Quelles évolutions constatez-vous dans les techniques et méthodologies déployées ?
On voit se développer les interviews qualitatives téléphoniques en domestiques et à l’international. Aux Etats-Unis, il est interdit d’interroger un médecin dans son cabinet en raison de la confidentialité pour le patient. Les interviews et focus groups sont donc réalisés à l’extérieur ou par téléphone. Au cours de ces interviews, les stimulis (profil produit ou outil de communication à tester) sont présentés sur un site web dédié. De même, on voit se développer les groupes de discussion en ligne qui se déroulent sur plusieurs jours.
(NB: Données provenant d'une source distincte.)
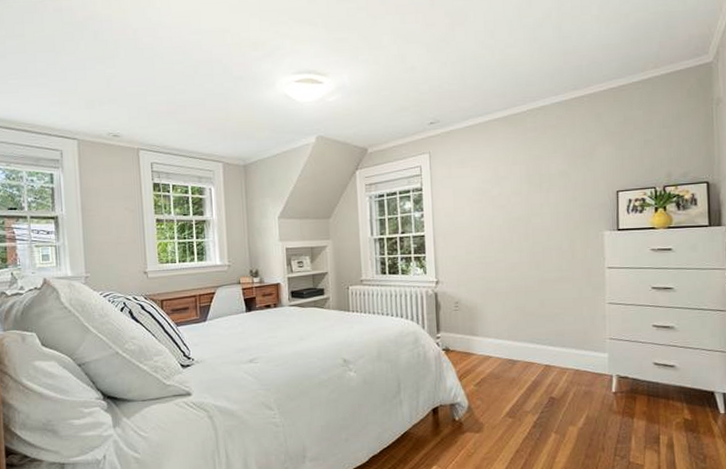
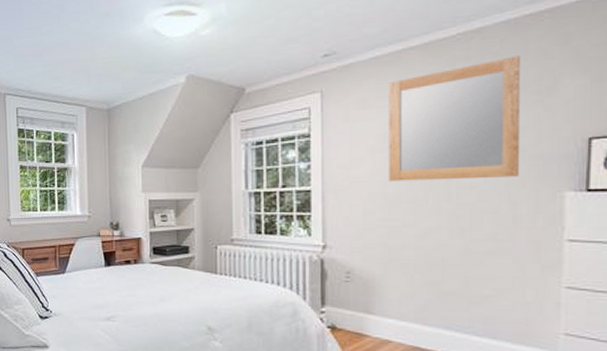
home mirror: none [480,129,575,227] -> present [388,56,521,182]

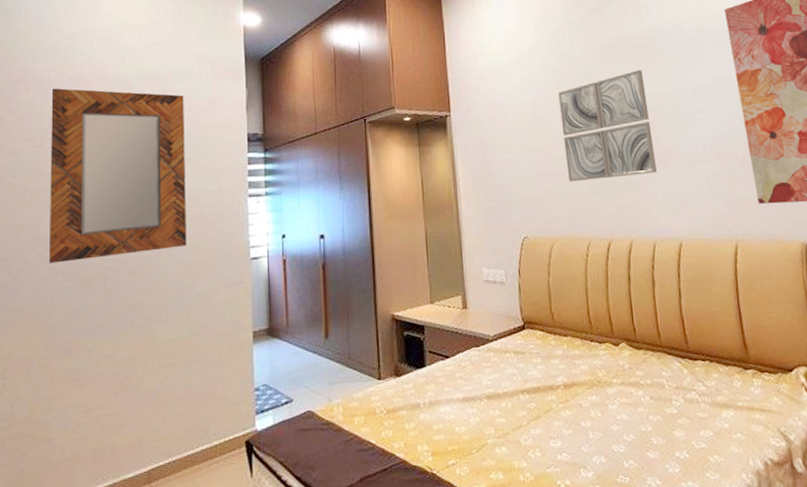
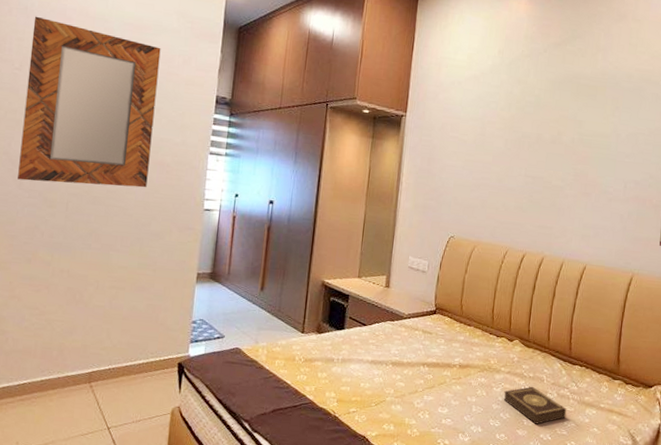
wall art: present [558,69,657,182] -> none [500,107,587,203]
book: none [621,395,701,441] -> present [503,386,567,424]

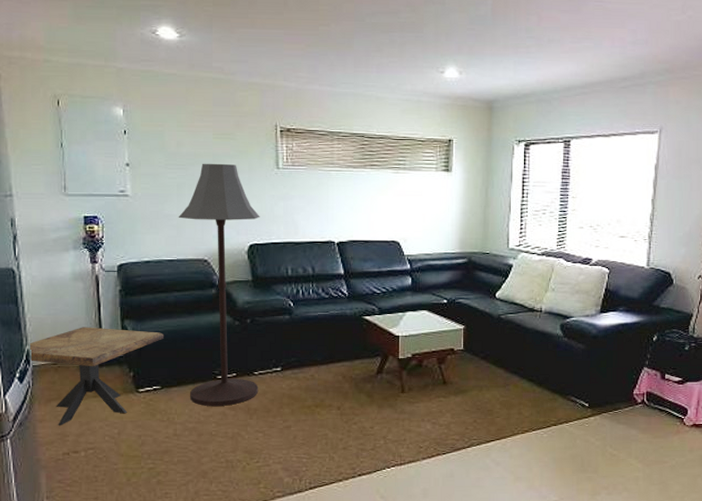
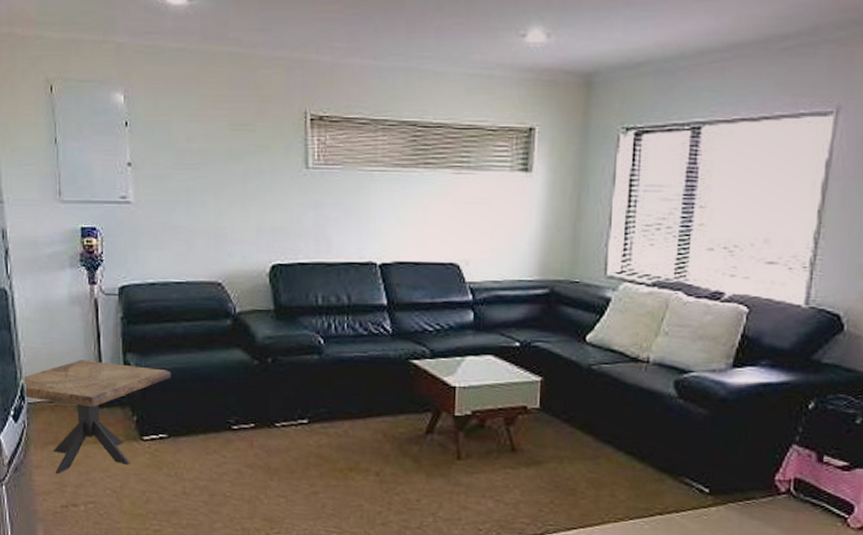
floor lamp: present [178,163,260,406] -> none [187,162,285,463]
Quelles sont les incidences des nouvelles technologies comme le Big Data ?
Le Big Data est clairement un axe de développement dans notre secteur. Il existe de nombreuses bases de données sur la consommation de soins qui peuvent être exploitées. Dans ce sens, les Etats-Unis sont très en avance avec d’importantes bases de données qui reposent sur les demandes de remboursement de soins (‘claims data’) ou sur des dossiers de soins qui sont numériques et anonymisés (EMR : Electronic Medical Records). Ces dernières sont toujours en cours de consolidation, en raison des sources hétérogènes et atomisées. Toutefois, il est certain qu’elles permettront de mieux comprendre les parcours de patients et leur consommation de soins. En France, les hôpitaux renseignent une large base de données nommée PMSI où les informations de chaque hospitalisation sont saisies et servent de base au paiement des séjours hospitaliers. C’est une base des millions de séjours annuels. D’autres données qui concerneraient les soins en ville devraient devenir disponibles, mais toujours, bien sûr dans des conditions drastiques d’accès. En parallèle, a lieu toute l’effervescence autour des objets connectés et du Quantified self mais dont l’utilisation dans le cadre des études marketing reste à cerner.